Explicit disposal happens when a user program calls Dispose() (.NET) or delete() (Java) on a Java or .NET object. During this call, the PDFL resources are released immediately, including any resources required by dependent objects. Releasing the resources of dependent objects distinguishes explicit disposal from implicit disposal.

For example, consider the case where a program creates a Document object, and subsequently obtains a Page object from the document. If the program then calls Dispose on the Document, the document’s internal PDFL resources are released, but all dependent resources are released first. Thus, the Page object is no longer valid and attempting to use the Page object will result in an error: “Object is no longer valid (perhaps a parent object was already destroyed).”

Best practices

It is important, then, to release the unmanaged resources in PDFL as soon as an object is no longer in use. To do this, call the Dispose method in .NET, or the delete method in Java languages.

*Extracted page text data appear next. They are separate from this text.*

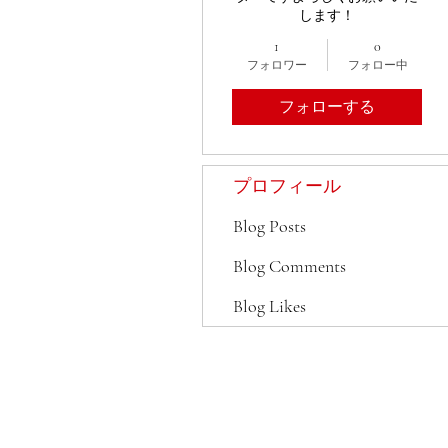
します！
1
0
フォロワー
フォロー中
フォローする
プロフィール
Blog Posts
Blog Comments
Blog Likes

In C#, a using statement does automatic call to Dispose():

using (Page page = doc.GetPage(0)) {
// code here
} // page.Dispose() automatically called here, or if an exception is thrown

In Java, use a

try..finally

block to ensure disposing the object at the end of the block or if an exception is thrown:

Page page = doc.getPage(0);
try {
// code here
}
finally {
page.delete();
}

 Special cases

Library.  Disposing of the Library object ends the use of the Adobe PDF Library, and thus releases all PDF Library data resources allocated to the Library on the thread. This is an important part of cleaning up after the use of the Library. Note that multiple Library objects can be created on the same thread; the release of resources happens when all of the Library objects are disposed.

Document. Disposing the Document also closes the corresponding .PDF file.  Therefore, it is good practice to dispose of the Document after the system has finished processing on that document. It is also a natural consequence that calling Dispose on the Document automatically cleans up any resources allocated to work on that document.

Page. Disposing of the Page may be useful if many objects were allocated during work on that page, including work done on the Content of the Page.

Word. The PDF Library holds a table of all words on a PDF page (and information about these words) to be used when extracting text from a page.  This table remains as long as a Word object refers to it.  Please be sure to dispose of Word objects when they are no longer needed, to avoid retaining unwanted references in memory.